==== MATERIAL FOR THE TASK
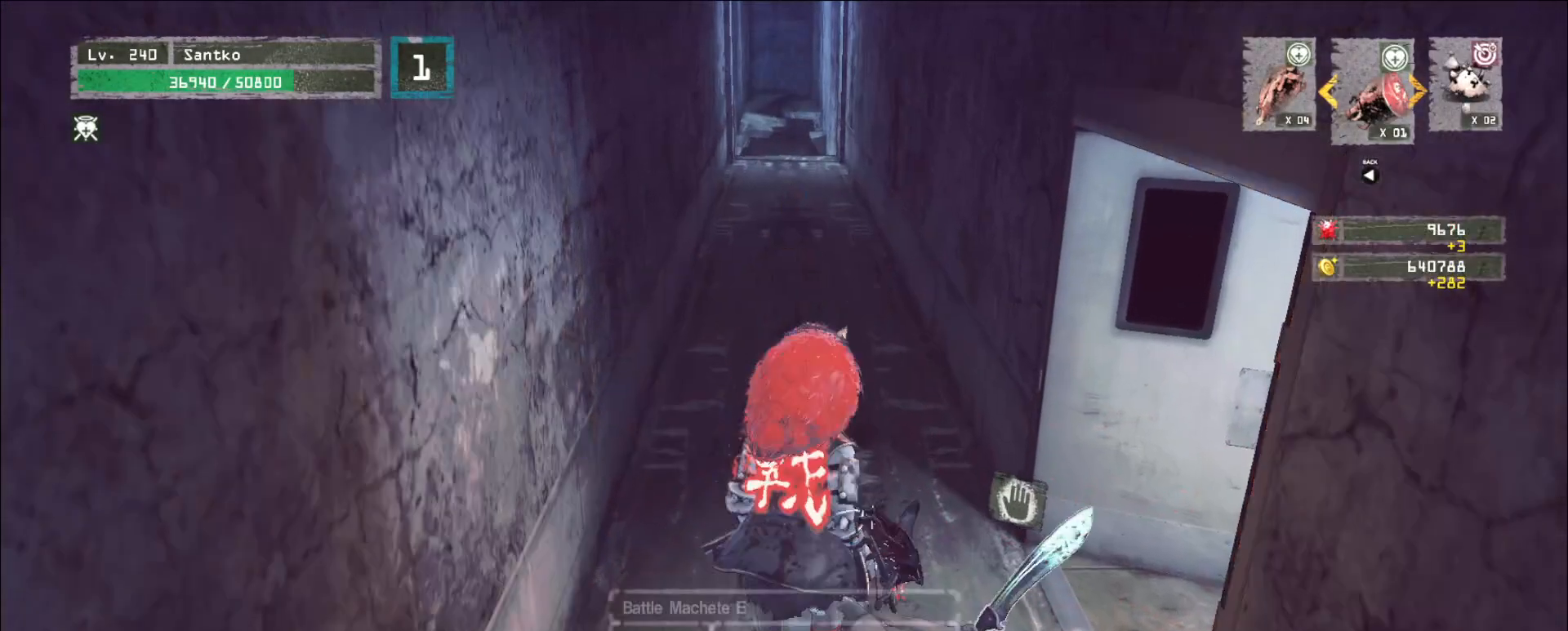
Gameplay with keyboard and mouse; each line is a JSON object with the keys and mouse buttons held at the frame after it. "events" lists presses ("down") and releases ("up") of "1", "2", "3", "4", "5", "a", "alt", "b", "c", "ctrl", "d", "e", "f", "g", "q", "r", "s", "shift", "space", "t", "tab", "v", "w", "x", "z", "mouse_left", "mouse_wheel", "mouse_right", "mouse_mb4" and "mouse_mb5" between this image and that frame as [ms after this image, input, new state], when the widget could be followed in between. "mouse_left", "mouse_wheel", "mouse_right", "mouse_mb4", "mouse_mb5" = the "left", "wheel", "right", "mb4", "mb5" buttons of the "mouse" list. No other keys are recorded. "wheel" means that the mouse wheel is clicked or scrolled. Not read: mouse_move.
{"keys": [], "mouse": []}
========
==== MATERIAL FOR THE TASK
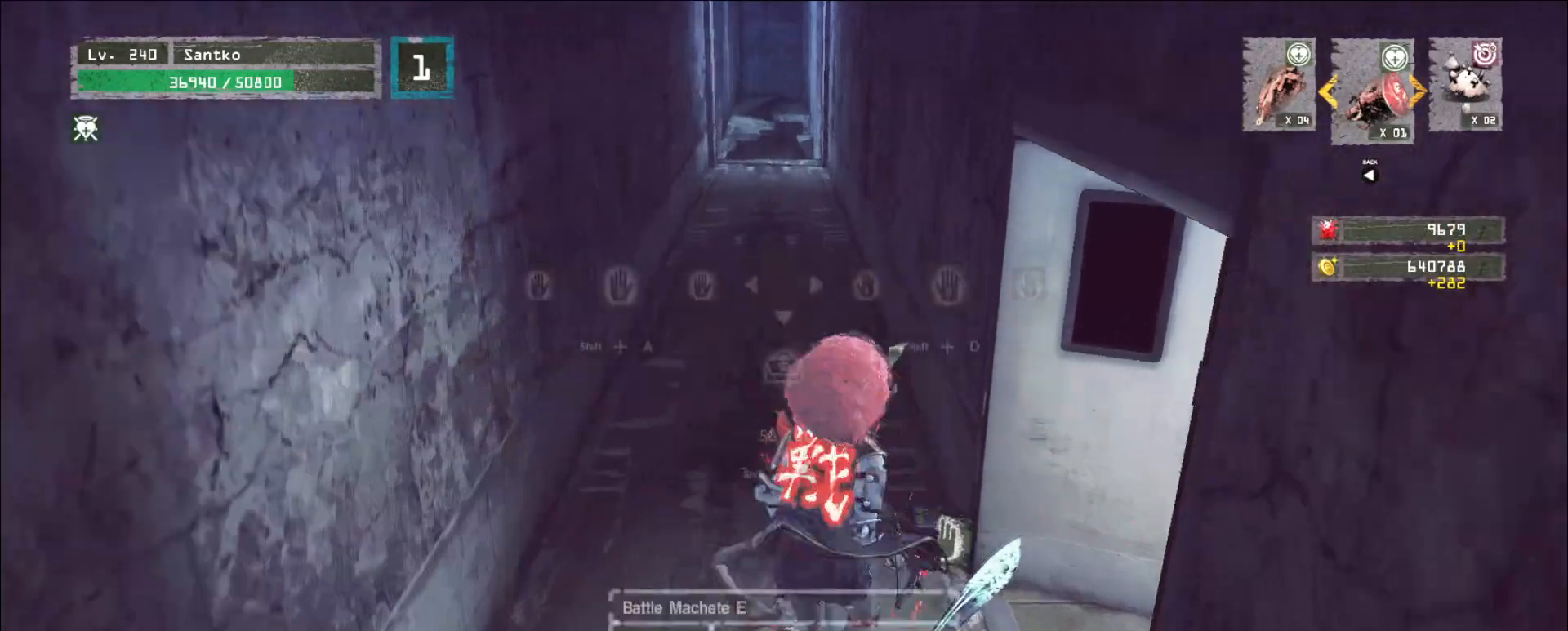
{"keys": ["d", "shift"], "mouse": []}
========
==== MATERIAL FOR THE TASK
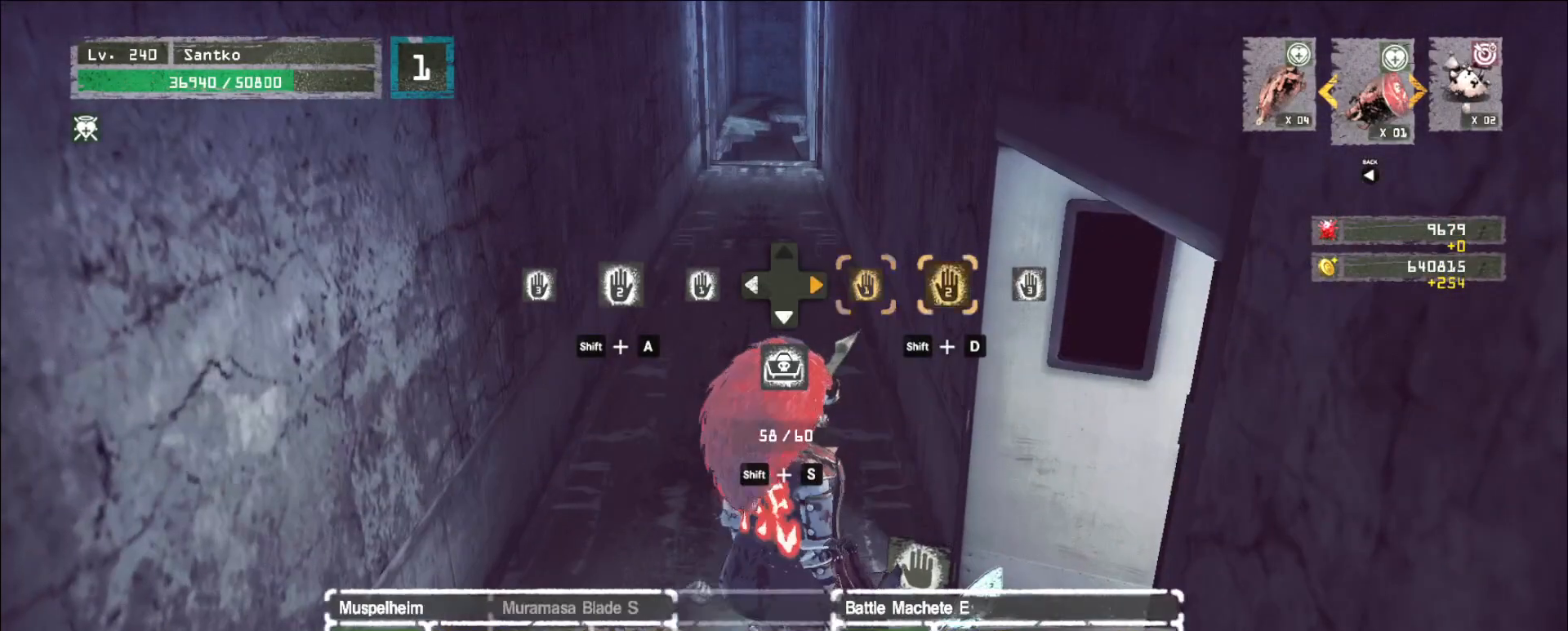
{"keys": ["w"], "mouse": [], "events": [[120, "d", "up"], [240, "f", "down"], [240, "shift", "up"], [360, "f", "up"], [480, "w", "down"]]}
========
The expected result is a copy of each line in the records where "events" appears.

▶ WRITTEN RESPONSE
Gameplay with keyboard and mouse; each line is a JSON object with the keys and mouse buttons held at the frame after it. "events" lists presses ("down") and releases ("up") of "1", "2", "3", "4", "5", "a", "alt", "b", "c", "ctrl", "d", "e", "f", "g", "q", "r", "s", "shift", "space", "t", "tab", "v", "w", "x", "z", "mouse_left", "mouse_wheel", "mouse_right", "mouse_mb4" and "mouse_mb5" between this image and that frame as [ms after this image, input, new state], when the widget could be followed in between. "mouse_left", "mouse_wheel", "mouse_right", "mouse_mb4", "mouse_mb5" = the "left", "wheel", "right", "mb4", "mb5" buttons of the "mouse" list. No other keys are recorded. "wheel" means that the mouse wheel is clicked or scrolled. Not read: mouse_move.
{"keys": ["w"], "mouse": [], "events": [[120, "d", "up"], [240, "f", "down"], [240, "shift", "up"], [360, "f", "up"], [480, "w", "down"]]}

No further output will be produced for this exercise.